Trump is expected to be in attendance for the testimony, which Cohen said will be the first time he has seen Trump in five years.
“I look forward to the reunion,” Cohen, once Trump’s lawyer, said. “I hope Donald does as well.”
Now in its fourth week, Trump, his adult sons and their family business have been found liable for inflating the value of Trump’s assets to routinely and repeatedly deceive banks, insurers and others. Judge Arthur Engoron is using the hearings to decide on punishment, which could include a huge fine and probably means the dissolution of the Trump’s New York property empire.
Over a dozen witnesses, many former Trump Organization employees, have testified in the trial so far. But Cohen’s testimony is seen as crucial to the case.
The New York attorney general, Letitia James, who brought the case against Trump, said that Cohen’s 2019 congressional testimony led her office to pursue this fraud case against Trump. Cohen had told Congress that Trump “inflated his assets when it served his purposes”.

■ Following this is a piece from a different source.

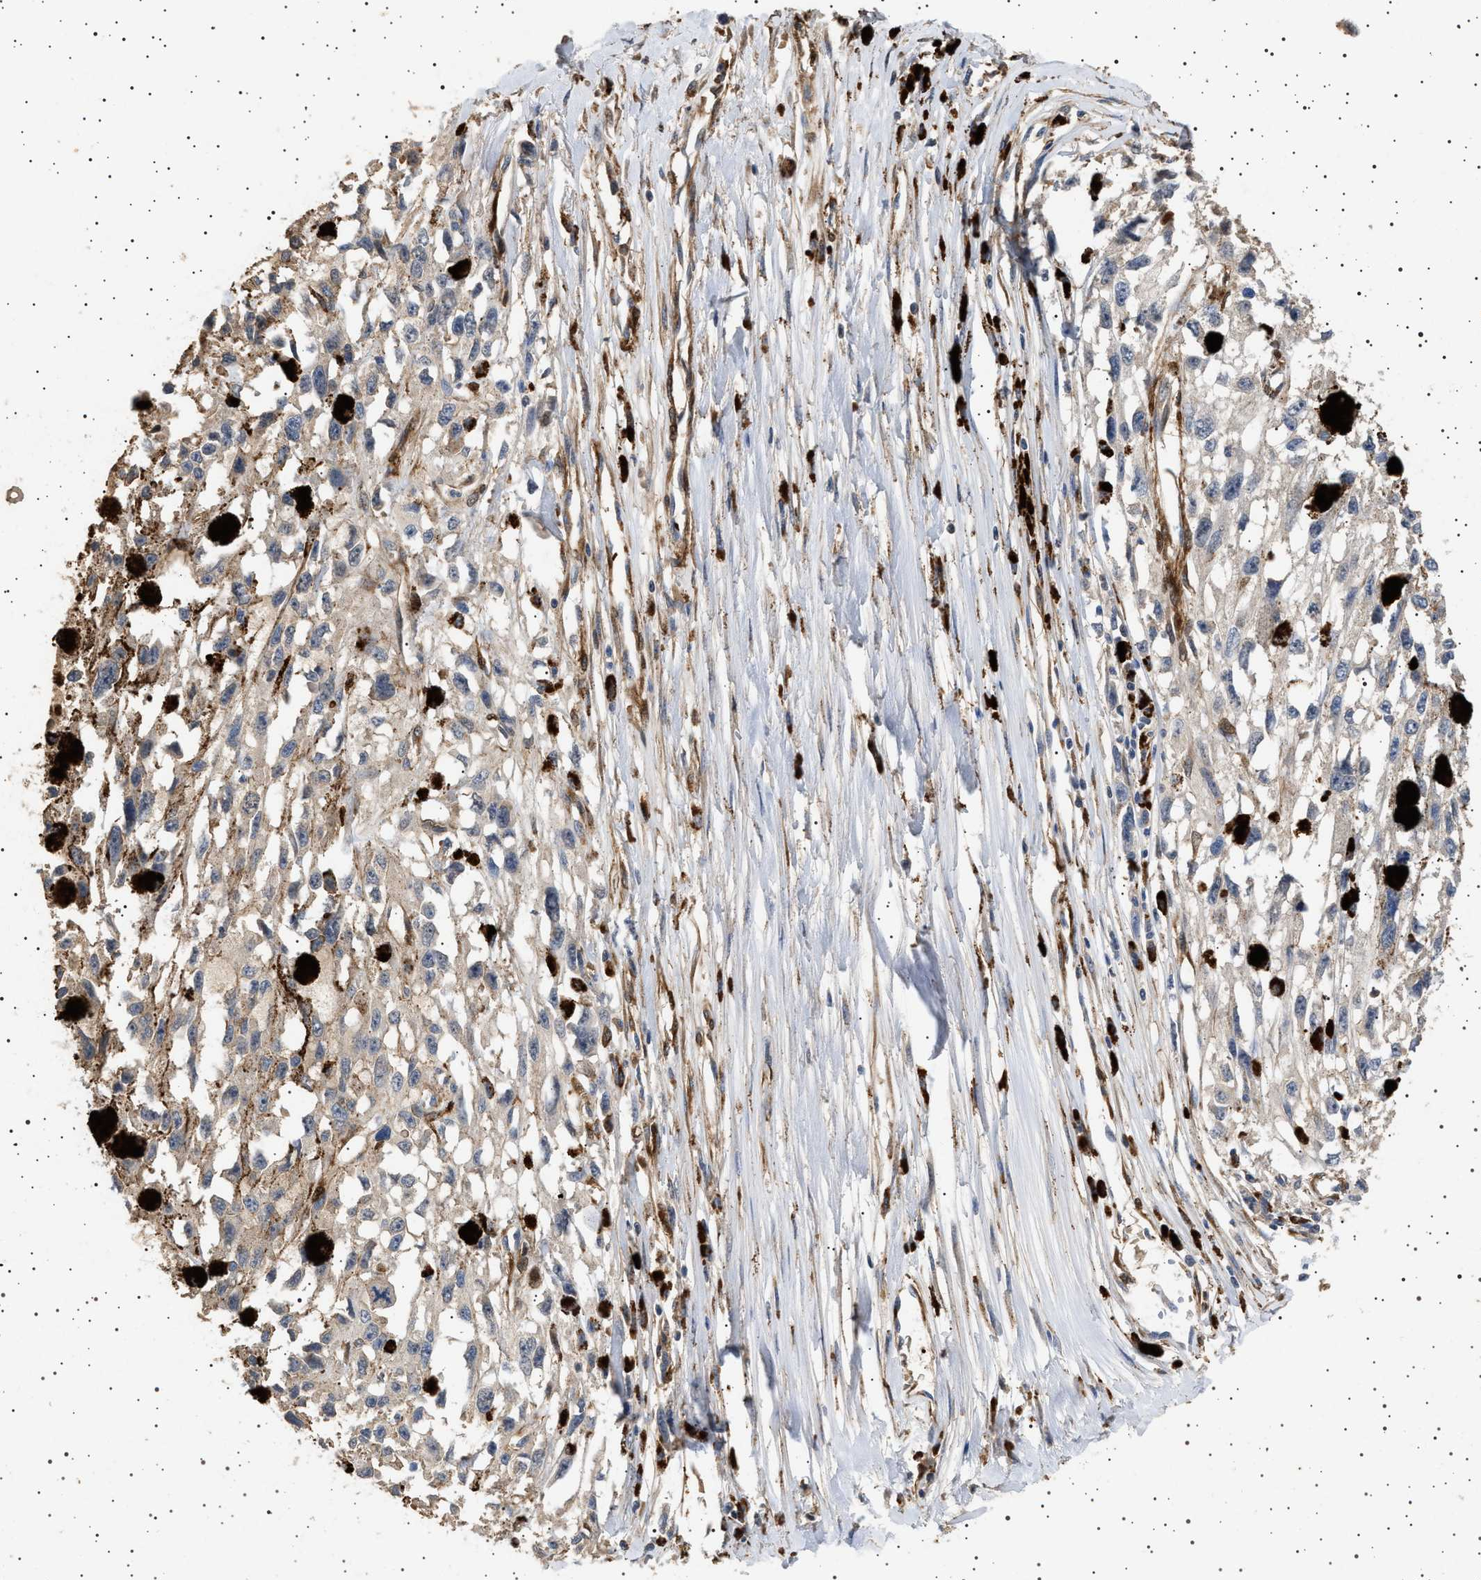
{"staining": {"intensity": "negative", "quantity": "none", "location": "none"}, "tissue": "melanoma", "cell_type": "Tumor cells", "image_type": "cancer", "snomed": [{"axis": "morphology", "description": "Malignant melanoma, Metastatic site"}, {"axis": "topography", "description": "Lymph node"}], "caption": "Tumor cells show no significant protein positivity in melanoma.", "gene": "GUCY1B1", "patient": {"sex": "male", "age": 59}}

In a video clip briefly shown during prosecutors’ opening argument earlier this month, Cohen told investigators that Trump “wanted to be higher on the Forbes list” and had directed him to increase the value of assets to “accommodate” a higher net worth. Cohen will probably be questioned at length over specific incidents of this on the witness stand.
Once a staunchly loyal Trump employee, Cohen broke away from Trump in 2018 after he pleaded guilty to federal charges – including lying to Congress and facilitating illegal hush-money payments – that led to a three-year prison sentence, mostly spent in home confinement.

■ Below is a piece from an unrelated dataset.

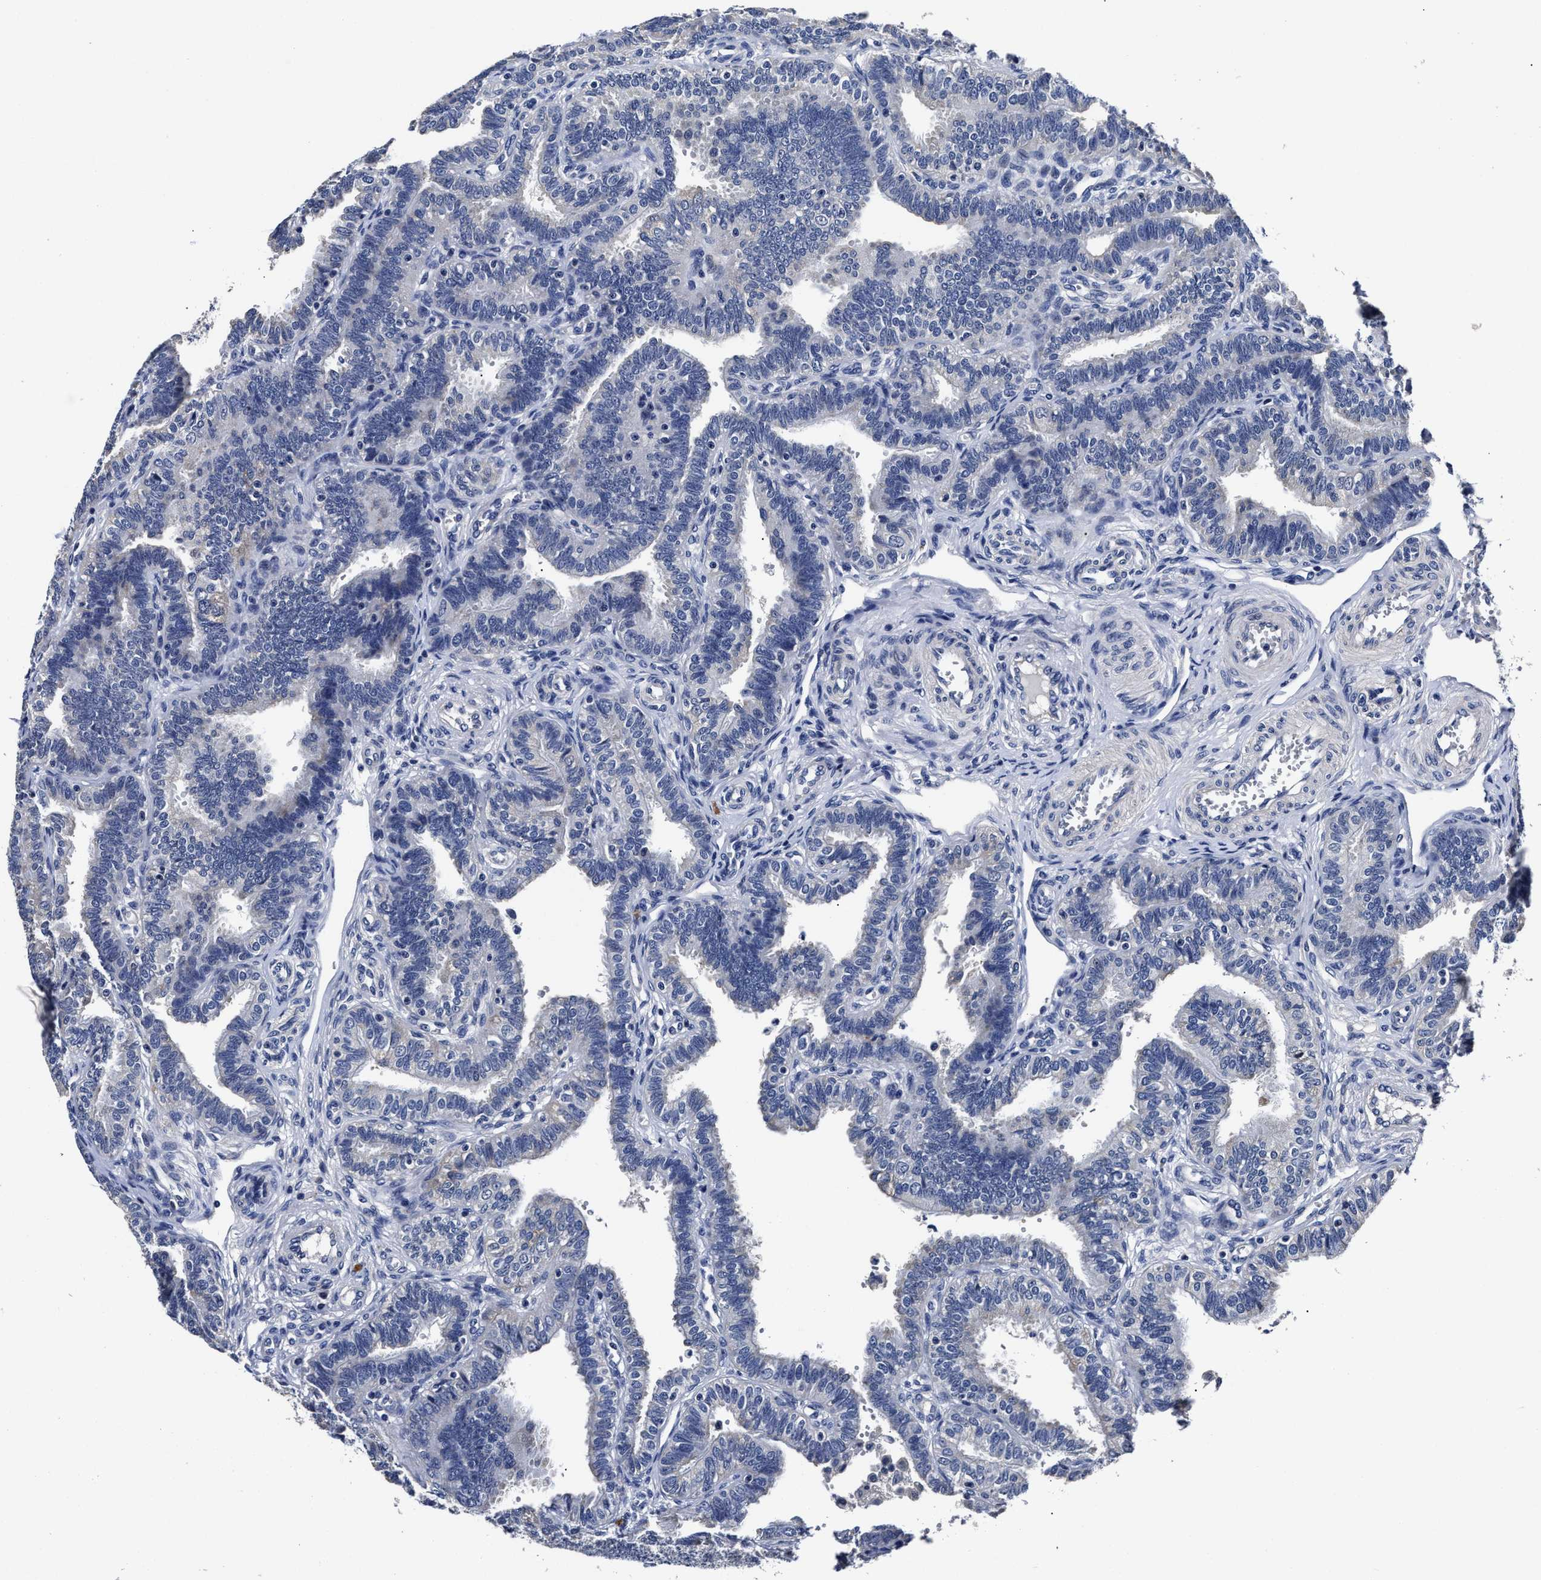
{"staining": {"intensity": "negative", "quantity": "none", "location": "none"}, "tissue": "fallopian tube", "cell_type": "Glandular cells", "image_type": "normal", "snomed": [{"axis": "morphology", "description": "Normal tissue, NOS"}, {"axis": "topography", "description": "Fallopian tube"}, {"axis": "topography", "description": "Placenta"}], "caption": "There is no significant staining in glandular cells of fallopian tube.", "gene": "OLFML2A", "patient": {"sex": "female", "age": 34}}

Since his release in November 2021, Cohen has been a vocal critic of Trump, who he described in his 2020 memoir as “a cheat, a liar, a fraud, a bully, a racist, a predator and a conman”.
In return, Trump has called Cohen a “rat” and tried to sue Cohen for $500m for “spreading falsehoods” “with malicious intent”, though Trump has since dropped the lawsuit.
Because this is a civil case, Trump will not be sent to prison if found guilty. It is also a bench trial, meaning there is no jury, and the judge is the sole decider of the trial.
Cohen has been a key witness in two of the six cases, including this fraud trial, against the former president.
In May, Cohen testified in front of a grand jury for the Manhattan district attorney’s office over hush-money payments he made on behalf of Trump to the adult film star Stormy Daniels to quash her story about an affair with the former president. The trial over the hush-money payments is set to start in March.